ESG and SDG norms today demand compliance with “woke” socio-cultural ideologies—LGBTQ+ rights, gender parity in boardrooms, DEI (Diversity, Equity, and Inclusion) policies—even in societies where such changes may contradict local culture, religious beliefs, or democratic consensus.

In 2021, Bharat faced pressure during its corporate ESG evaluation processes because many companies lacked a “diverse” boardroom or had not signed international LGBTQ+ charters. ESG norms did not allow for cultural context; they simply penalized non-conformity. Thus, India—a civilisational society with its own evolving gender norms—was being judged by imported ideologies.

ESG Capitalism and the Rise of Economic Blackmail

ESG ratings are controlled by a few Western institutions: BlackRock, Vanguard, S&P Global, MSCI, etc. These institutions dictate what is “sustainable” or “ethical” investment. Companies or countries unwilling to comply are excluded from global funds.

This has created a monopoly on moral judgment. ESG is no longer about environment or governance—it is about control.

For example:

African nations have been denied funding for fossil fuel projects, despite energy poverty, because ESG norms prioritize carbon neutrality over development needs.

Sri Lanka’s collapse in 2022 was partially triggered by forced “organic farming” reforms under SDG pressure from global institutions and ESG-linked lenders—leading to food insecurity, inflation, and civil unrest.

The Role of International Organizations in Neo-Colonialism

Institutions like the United Nations, World Economic Forum, World Health Organization, International Monetary Fund, and World Bank increasingly function as ideological enforcers of ESG-SDG mandates. They impose policy models, attach ideological preconditions to funding, and create global narratives that delegitimise dissent. Under the guise of global governance, these bodies often act as instruments of Western hegemony—pushing climate mandates, public health doctrines, and social reforms that override national cultures, policies, and democracies.

Sovereignty or Sustainability—A False Choice

The promise of SDGs and ESG is hijacked by ideological bullying and financial blackmail. The frameworks are increasingly misused to push “Woke Imperialism”—cultural, economic, and political—in the name of progress. Sovereign nations are forced to accept globalist ideologies or face economic exclusion.
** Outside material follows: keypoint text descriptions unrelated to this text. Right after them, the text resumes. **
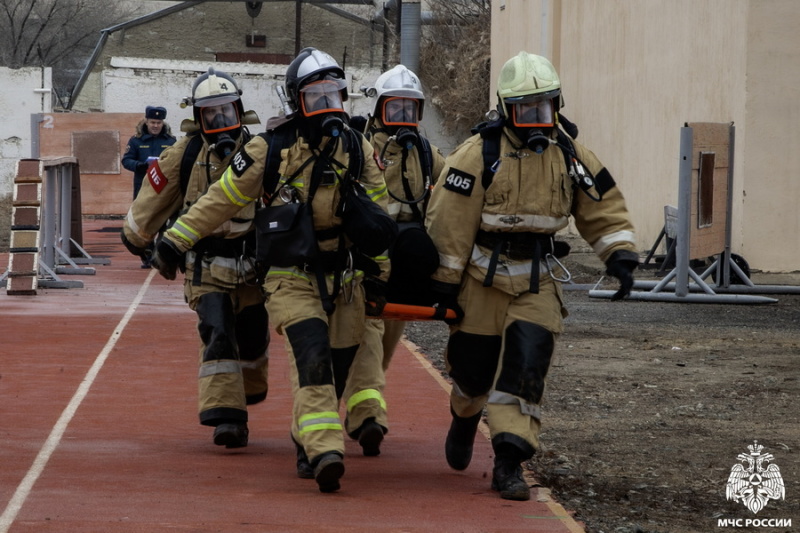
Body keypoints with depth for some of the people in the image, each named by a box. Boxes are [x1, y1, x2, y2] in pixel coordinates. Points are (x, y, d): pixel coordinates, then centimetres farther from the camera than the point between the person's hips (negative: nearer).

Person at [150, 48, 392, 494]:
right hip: (293, 279, -4)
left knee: (337, 367, 5)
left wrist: (378, 270, 12)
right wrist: (174, 242, 0)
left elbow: (377, 213, 13)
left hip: (345, 278, 4)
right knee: (313, 357, -23)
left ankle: (307, 445, 26)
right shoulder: (270, 150, -6)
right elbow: (220, 200, 1)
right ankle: (325, 452, -32)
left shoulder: (357, 149, 3)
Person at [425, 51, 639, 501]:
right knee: (474, 365, 10)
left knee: (527, 368, -12)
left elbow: (604, 210, 7)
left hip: (538, 282, 2)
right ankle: (465, 418, 44)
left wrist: (621, 255, -9)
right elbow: (449, 222, -11)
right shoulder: (479, 155, -12)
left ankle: (510, 463, -10)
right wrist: (446, 280, -10)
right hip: (483, 278, -2)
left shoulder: (571, 157, 0)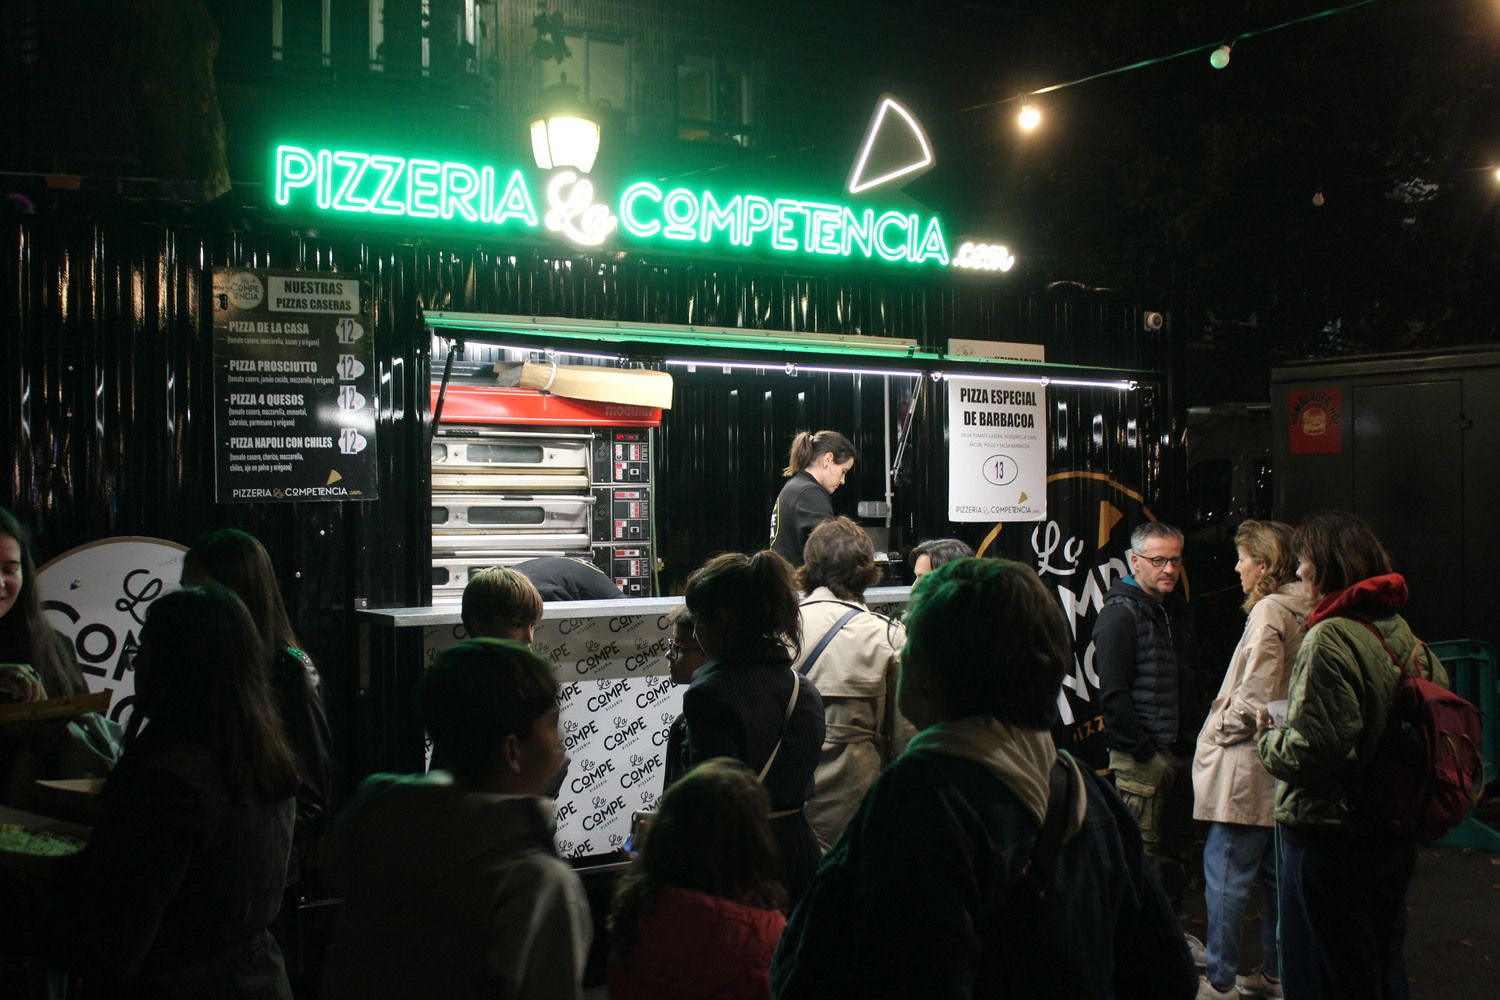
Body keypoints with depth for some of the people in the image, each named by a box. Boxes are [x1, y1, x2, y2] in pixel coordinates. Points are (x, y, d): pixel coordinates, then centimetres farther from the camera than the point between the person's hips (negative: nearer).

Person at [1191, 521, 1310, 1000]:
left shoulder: (1269, 611, -16)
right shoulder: (1303, 611, 9)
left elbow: (1254, 698, -22)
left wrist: (1222, 729, -7)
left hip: (1245, 766, -9)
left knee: (1225, 875, -2)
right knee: (1274, 873, 16)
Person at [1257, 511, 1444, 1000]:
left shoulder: (1329, 638, -20)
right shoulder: (1399, 629, 4)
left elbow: (1312, 752, -26)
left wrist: (1269, 736, -5)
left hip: (1329, 836, -8)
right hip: (1393, 833, 8)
Bharat must lead a group of nations, particularly global south, in demanding a decolonized model, rooted in Dharma, local culture, and economic pragmatism, not dictated by elite think tanks of Davos or Silicon Valley. True sustainability must serve human dignity, national interest, and cultural continuity—not erase them.

Global equity cannot come through uniformity. It must arise from respect for pluralism, sovereignty, and civilisational diversity—something the current ESG-SDG empire seems determined to destroy.